A company has expanded its business via mergers and acquisitions and now has data from many business units and acquired companies. There is no central repository that consolidates and integrates data to provide a complete view of the business. The lack of data integration has resulted in users writing and running individual reports and consolidating this information to analyze trends.
At various locations, customer and sales data is stored in relational databases, enterprise package applications, and legacy systems. Some custom reporting programs are used to extract data from relational databases and legacy systems.
Different reports run against different systems, thereby making report generation resource intensive. Multiple reports reduce the ability to correlate data from different systems.
Data is extracted from data sources and cleaned. The cleaned data is then loaded into the warehouse using an ETL tool. However, there still exists problems such as:
Individual data stores are of poor quality, and include duplicate entries, orphaned data, spelling variations, and data entry errors.
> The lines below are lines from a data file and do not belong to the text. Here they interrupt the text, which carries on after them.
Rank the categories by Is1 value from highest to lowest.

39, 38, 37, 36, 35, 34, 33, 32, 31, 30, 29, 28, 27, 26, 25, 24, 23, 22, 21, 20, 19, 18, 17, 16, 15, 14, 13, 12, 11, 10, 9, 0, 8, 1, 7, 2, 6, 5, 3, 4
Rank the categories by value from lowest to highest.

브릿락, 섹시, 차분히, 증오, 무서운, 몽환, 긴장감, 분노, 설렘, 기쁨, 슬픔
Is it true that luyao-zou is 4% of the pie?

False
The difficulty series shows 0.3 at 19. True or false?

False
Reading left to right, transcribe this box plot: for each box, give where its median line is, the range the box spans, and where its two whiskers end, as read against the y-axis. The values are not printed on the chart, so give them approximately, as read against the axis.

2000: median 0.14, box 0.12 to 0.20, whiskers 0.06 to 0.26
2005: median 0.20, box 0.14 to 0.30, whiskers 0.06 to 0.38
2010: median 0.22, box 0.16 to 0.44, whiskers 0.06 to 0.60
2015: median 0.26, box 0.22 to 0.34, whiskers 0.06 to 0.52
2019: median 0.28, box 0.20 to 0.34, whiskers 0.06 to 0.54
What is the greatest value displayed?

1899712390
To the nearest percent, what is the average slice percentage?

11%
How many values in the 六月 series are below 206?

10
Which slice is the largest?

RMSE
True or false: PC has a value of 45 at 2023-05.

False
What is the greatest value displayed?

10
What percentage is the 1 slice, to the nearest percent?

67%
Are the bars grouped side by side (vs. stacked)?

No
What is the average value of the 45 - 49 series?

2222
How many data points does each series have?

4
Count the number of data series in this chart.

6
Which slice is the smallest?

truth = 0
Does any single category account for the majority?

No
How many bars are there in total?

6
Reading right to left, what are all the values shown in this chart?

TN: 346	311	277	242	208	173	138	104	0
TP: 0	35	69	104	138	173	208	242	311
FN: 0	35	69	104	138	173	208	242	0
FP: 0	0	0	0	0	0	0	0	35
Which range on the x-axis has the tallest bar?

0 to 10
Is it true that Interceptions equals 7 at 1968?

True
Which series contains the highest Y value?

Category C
Data is not consolidated well enough to support ad-hoc analysis.
The main requirement is to consolidate business data into one central repository. Then, consolidated data must be cleaned, aggregated, and restructured in the central repository. Data in the central repository must enable reporting tools to generate ad-hoc reports on the consolidated information for analyzing trends.
Figure 2-5: Sybase ETL data flow
The data stores that contain the business data are identified. Sybase ETL extracts data from individual data stores and loads it into a central repository. The raw consolidated data in the central repository is cleaned, aggregated, and restructured and made ready for access. You can use reporting tools on this central repository to generate ad-hoc reports and trend analyses.
Sybase ETL Development provides GUI tools for administration and development of Sybase ETL.